MC3T3-E1 cell-derived clones expressing higher (S) or lower (AS) levels of biglycan were generated and characterized. The processes of cell differentiation and matrix mineralization were accelerated in S but delayed in AS, indicating that BGN modulates osteoblastic cell differentiation. Introduction: Biglycan (BGN), a member of the small leucine-rich proteoglycan family, is one of the major proteoglycans found in bone and has been implicated in bone formation. In this study, the effects of over- or underexpression of BGN on osteoblastic cell phenotypes and matrix mineralization were studied. Materials and Methods: MC3T3-E1 cells were transfected with vectors containing the BGN cDNA in a sense or antisense orientation to generate clones expressing higher (S clones) or lower (AS clones) levels of BGN. MC3T3-E1 cells and those transfected with an empty vector (EV) were used as controls. The levels of BGN synthesized by these clones were evaluated by Western blot analysis.
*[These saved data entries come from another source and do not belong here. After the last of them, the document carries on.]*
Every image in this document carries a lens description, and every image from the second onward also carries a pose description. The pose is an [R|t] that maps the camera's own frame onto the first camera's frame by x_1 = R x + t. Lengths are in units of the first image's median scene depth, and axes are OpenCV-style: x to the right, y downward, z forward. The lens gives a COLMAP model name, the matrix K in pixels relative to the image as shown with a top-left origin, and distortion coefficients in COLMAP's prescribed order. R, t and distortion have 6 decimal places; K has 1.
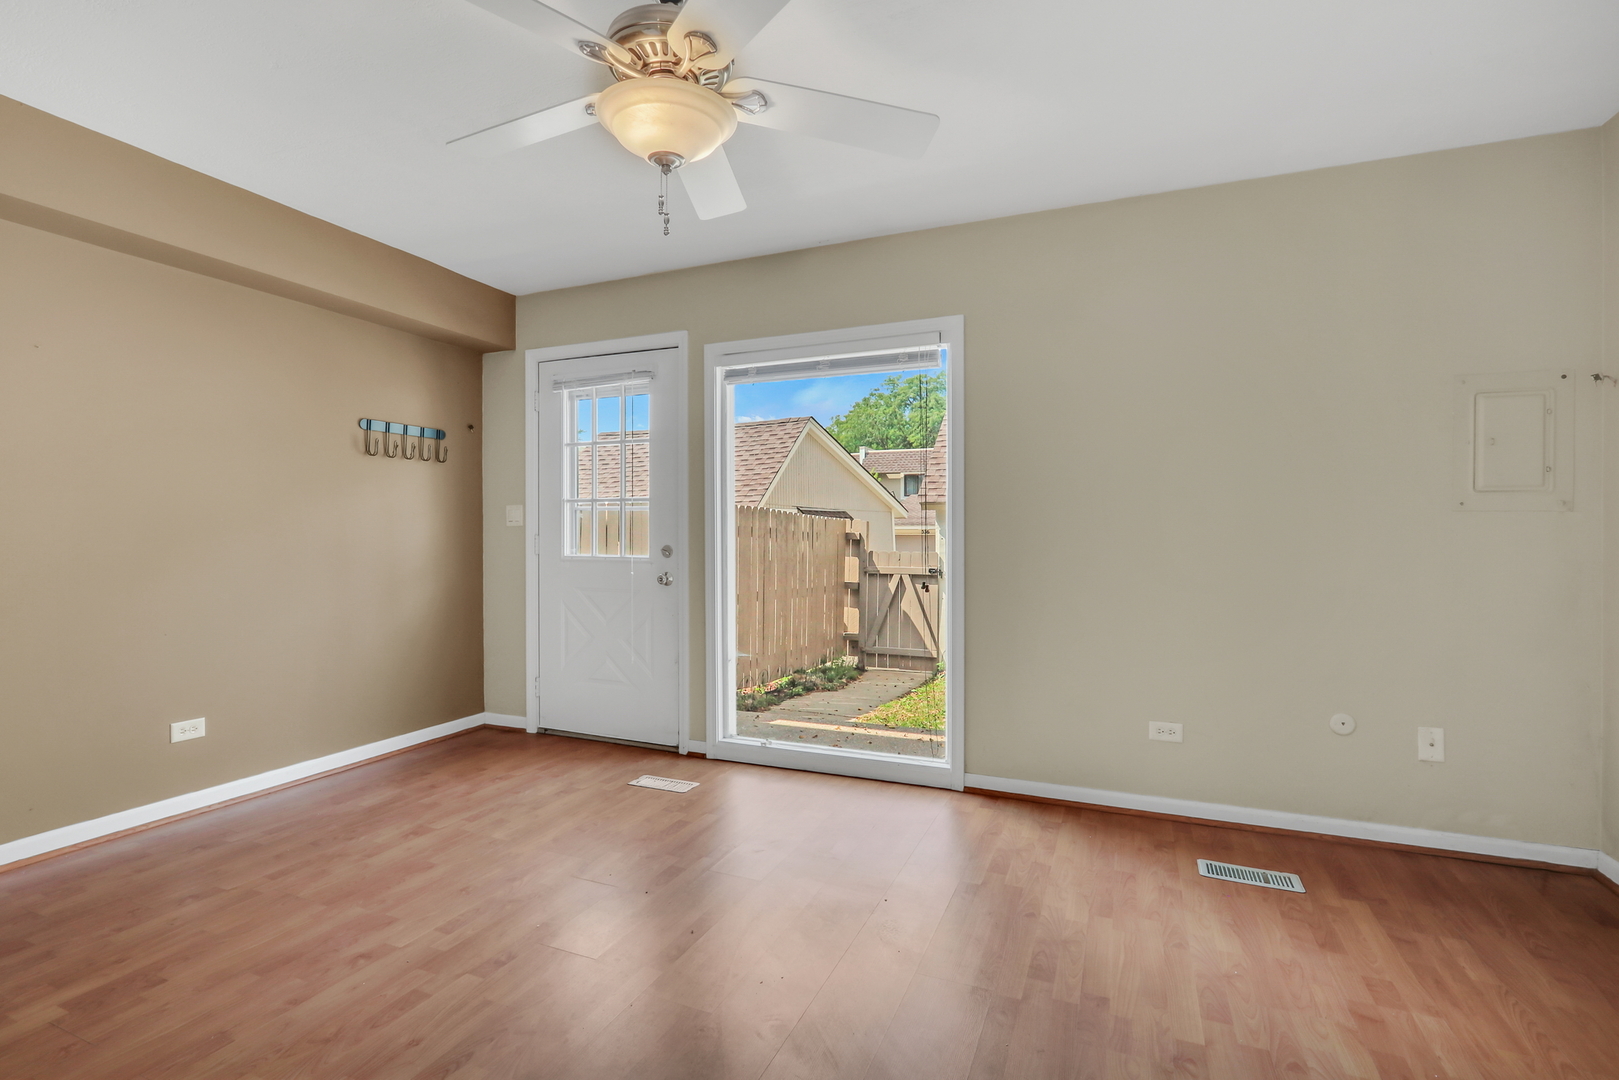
lens RADIAL K [[760.7, 0, 796.5], [0, 760.7, 541.9], [0, 0, 1]] dist [-0.012987, 0.000081]
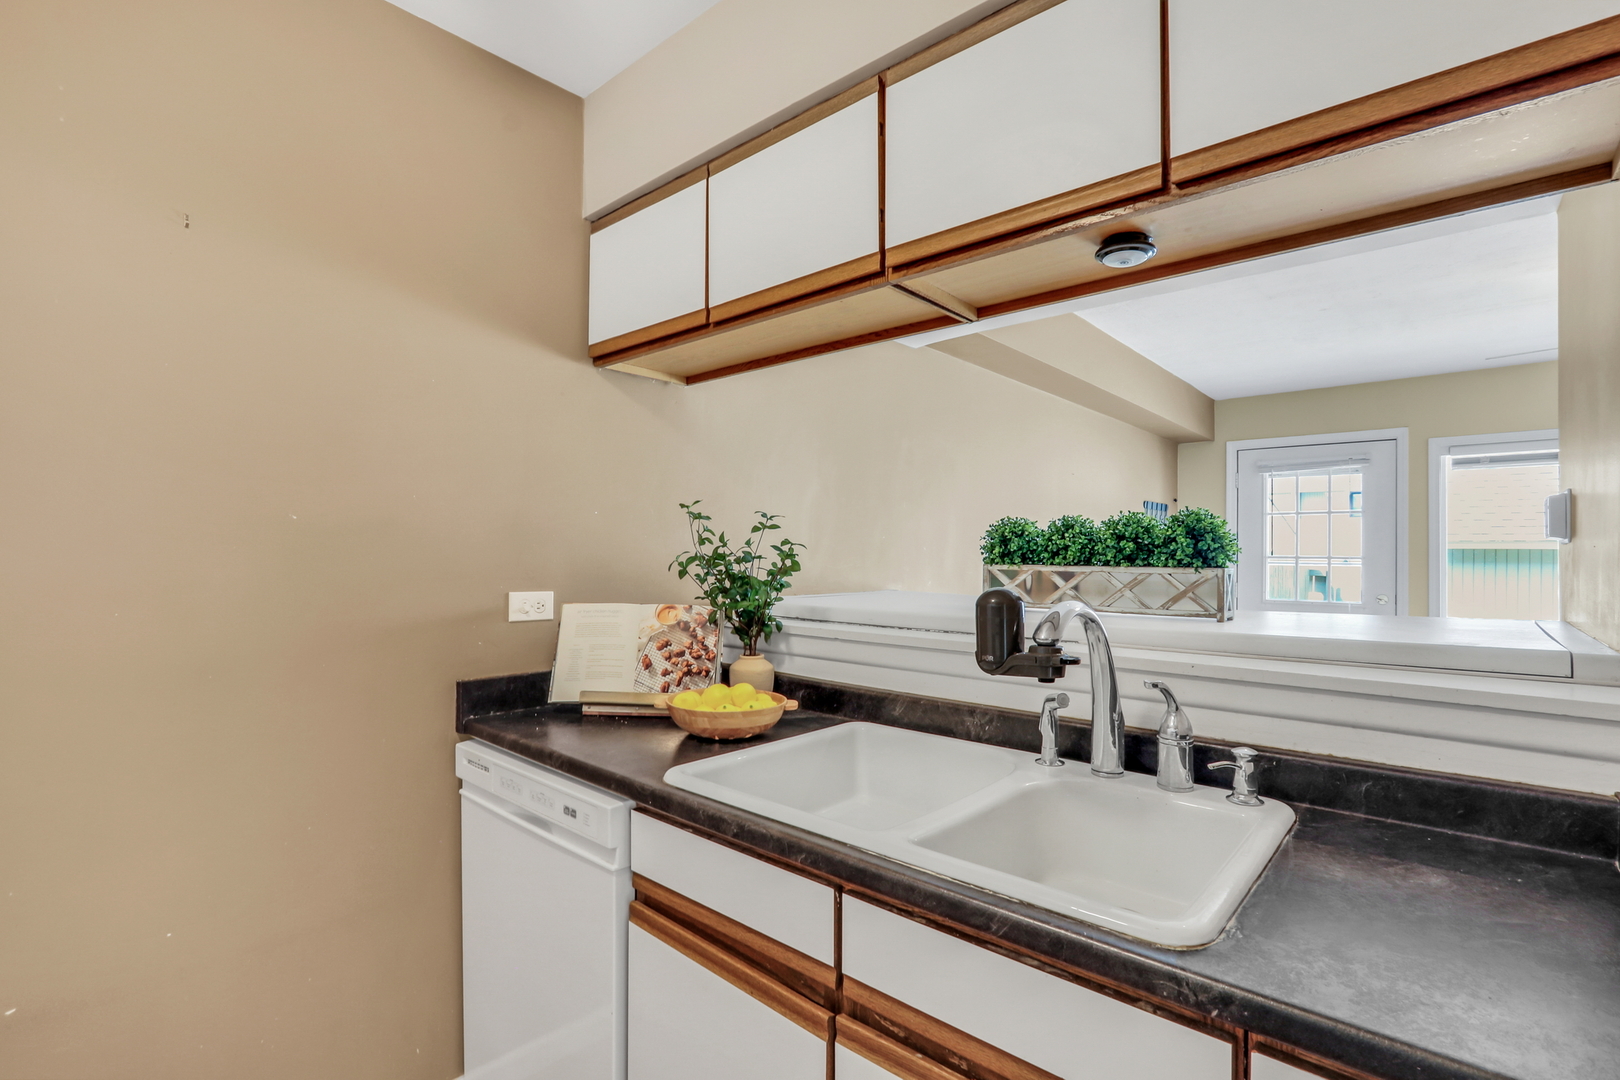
lens RADIAL K [[757.6, 0, 800.5], [0, 757.6, 545.5], [0, 0, 1]] dist [-0.012499, -0.000033]
pose [[0.945538, 0.001458, -0.325508, -0.811204], [-0.008990, 0.999725, -0.021636, -0.051457], [0.325388, 0.023384, 0.945292, -0.598499]]
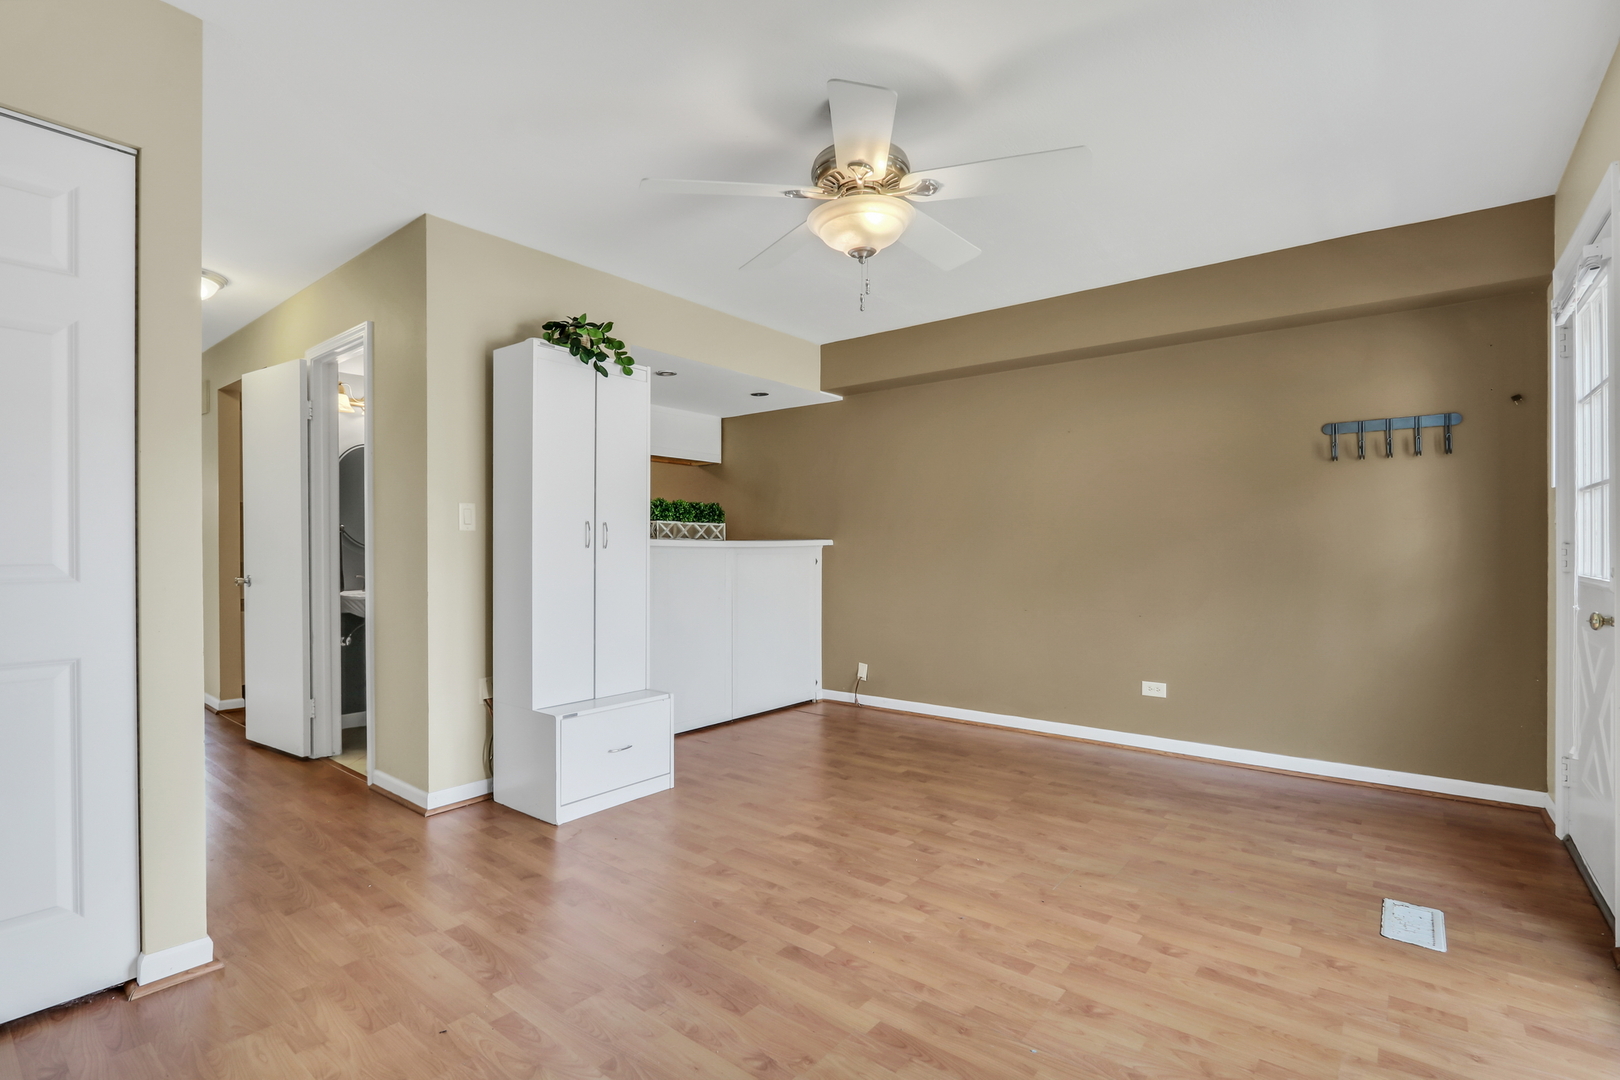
lens RADIAL K [[757.6, 0, 800.5], [0, 757.6, 545.5], [0, 0, 1]] dist [-0.012499, -0.000033]
pose [[-0.269182, -0.003898, -0.963081, 0.607149], [-0.007764, 0.999968, -0.001877, -0.000178], [0.963058, 0.006972, -0.269204, 0.688905]]
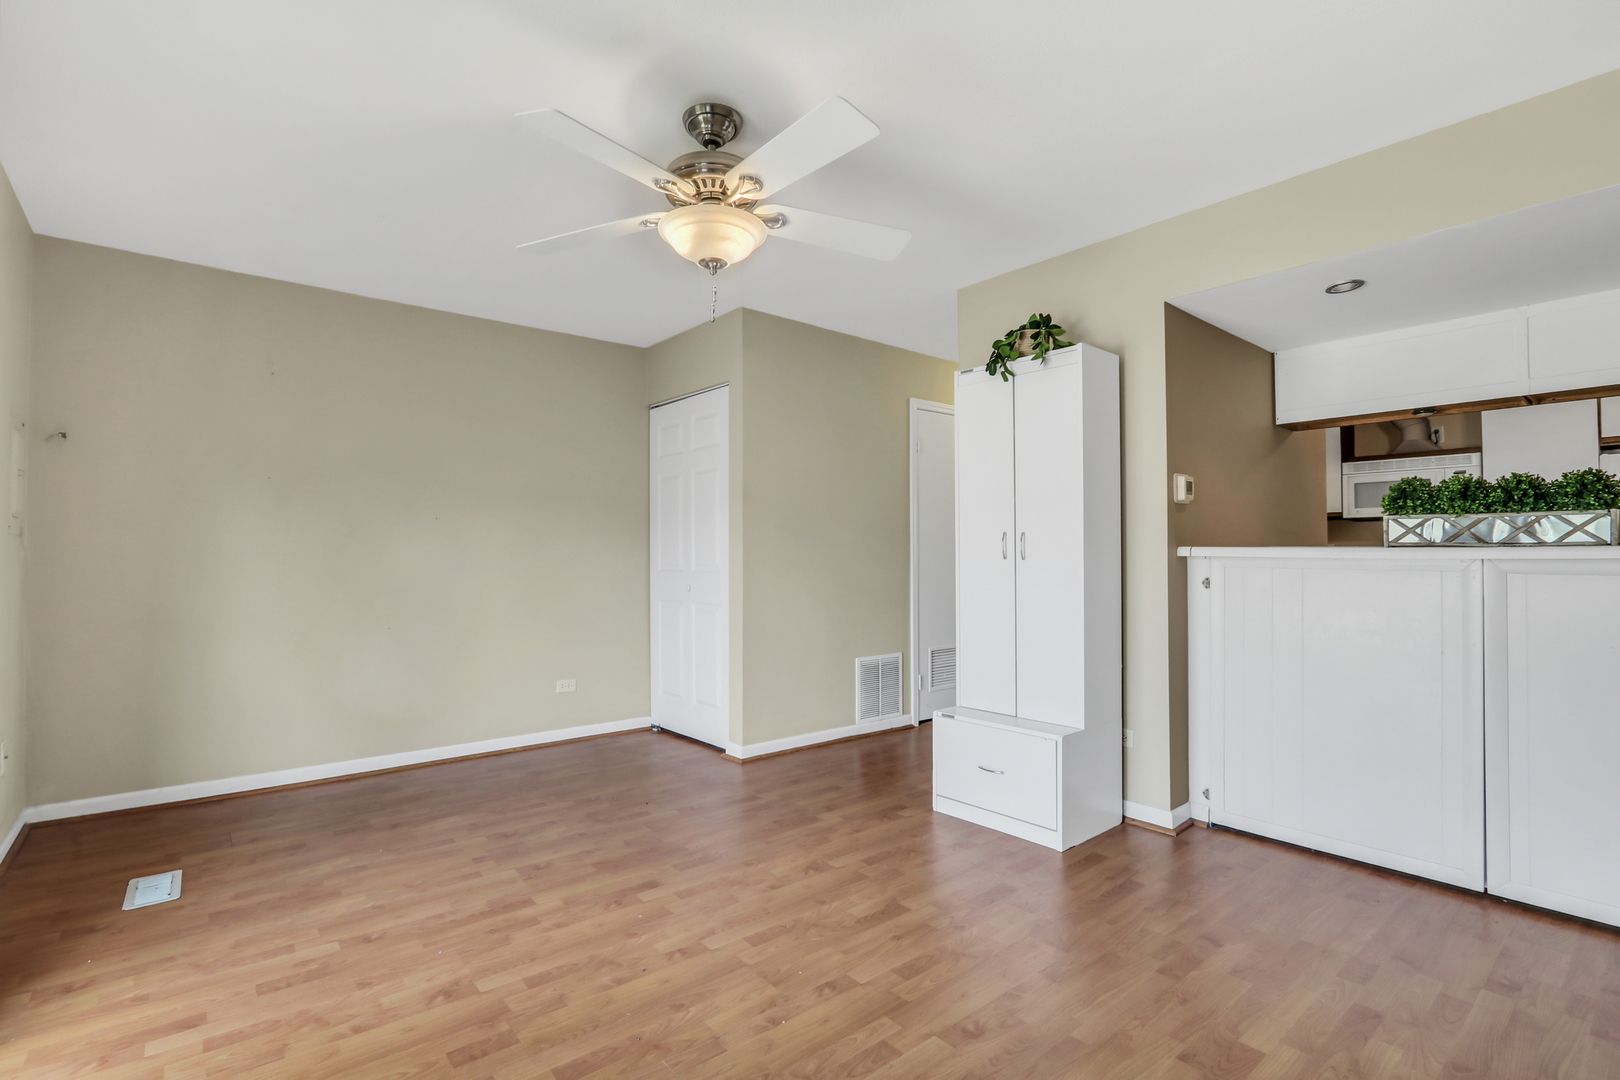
lens RADIAL K [[757.6, 0, 800.5], [0, 757.6, 545.5], [0, 0, 1]] dist [-0.012499, -0.000033]
pose [[-0.888656, 0.006764, 0.458524, -0.488197], [0.003961, 0.999967, -0.007075, -0.008551], [-0.458557, -0.004472, -0.888654, 1.138608]]
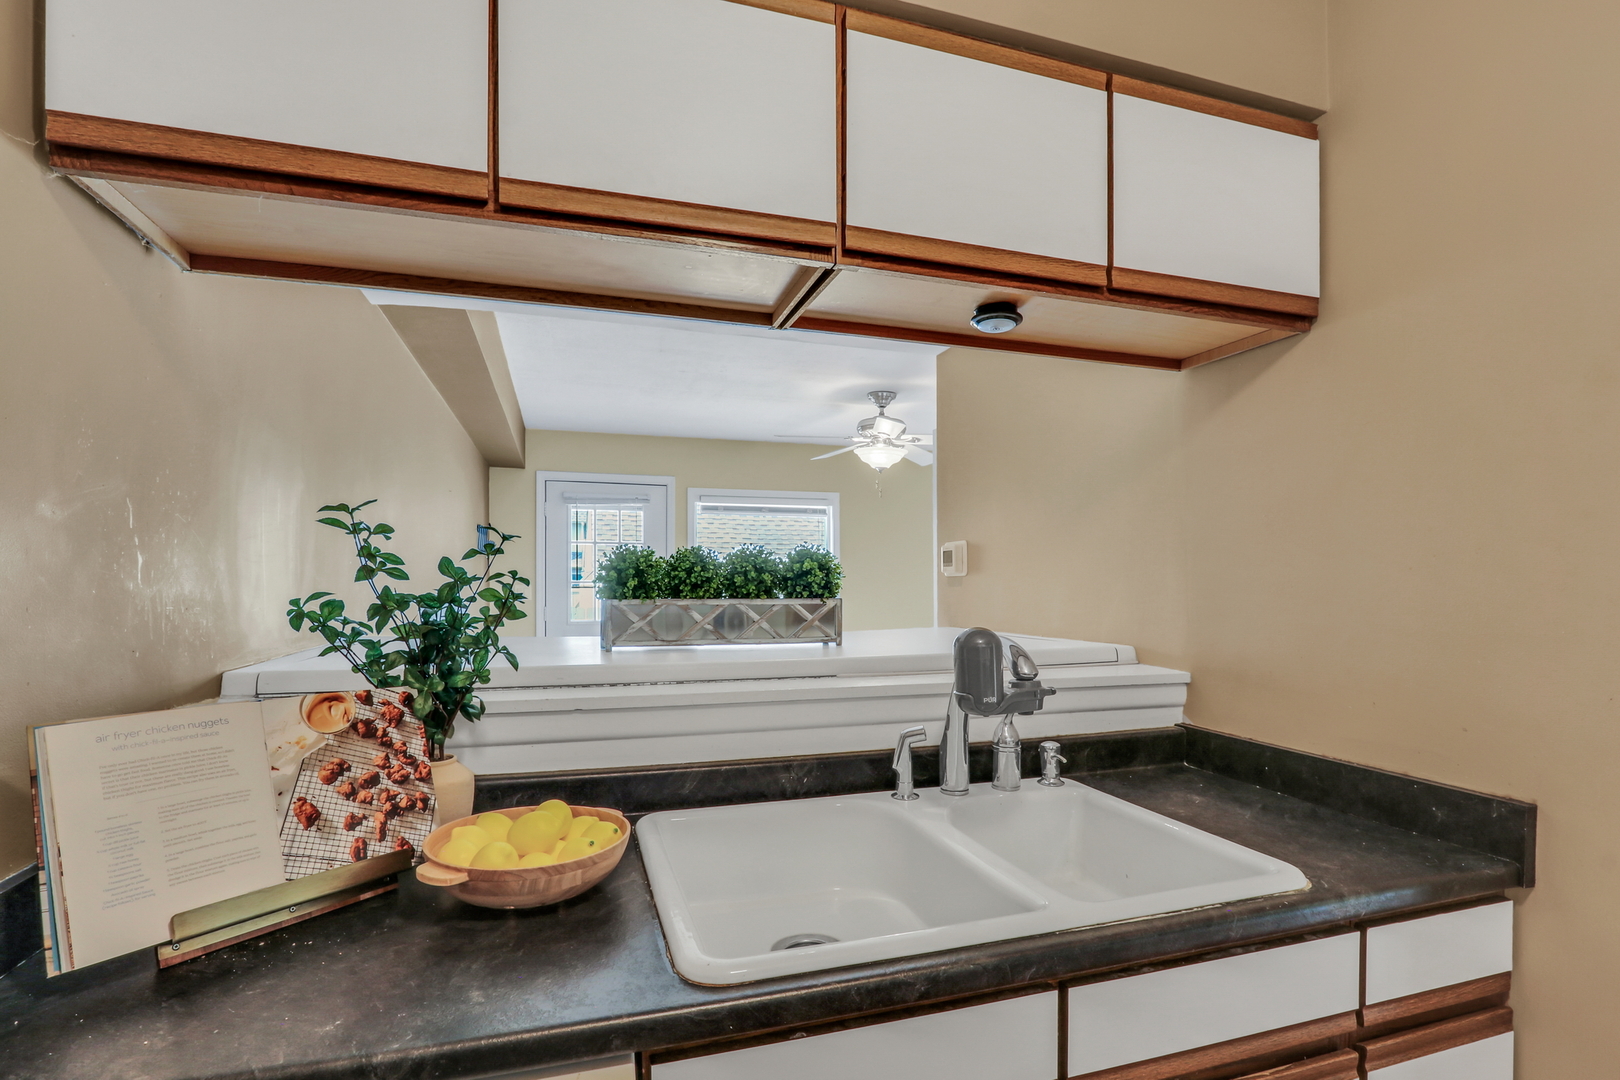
lens RADIAL K [[765.6, 0, 801.0], [0, 765.6, 581.0], [0, 0, 1]] dist [-0.021040, 0.000521]
pose [[0.758575, -0.000437, 0.651585, -1.146252], [0.004879, 0.999976, -0.005010, -0.060809], [-0.651567, 0.006979, 0.758559, -0.441097]]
Cell growth was analyzed by cell counting and cell differentiation by the gene expression patterns of several osteoblastic markers using quantitative real-time PCR. The abilities of these clones to form mineralized matrices were evaluated by in vitro and in vivo mineralization assays. Furthermore, the clones were treated with BMP-4 and their responsiveness was assessed. Results: The cell growth in these clones was unaffected; however, osteoblast differentiation was significantly accelerated in S clones and suppressed in AS clones. The in vitro matrix mineralization in S clones was significantly enhanced but severely impaired in AS clones. When transplanted into immunodeficient mice, S clone transplants exhibited larger areas of lamellar bonelike matrices, whereas only minute amounts of woven bone-type structure was found in AS transplants. The response to BMP-4 was higher in S clones but poorer in AS clones compared with that of controls. Conclusions: BGN modulates osteoblast differentiation, possibly by regulating BMP signaling, and consequently matrix mineralization. © 2005 American Society for Bone and Mineral Research.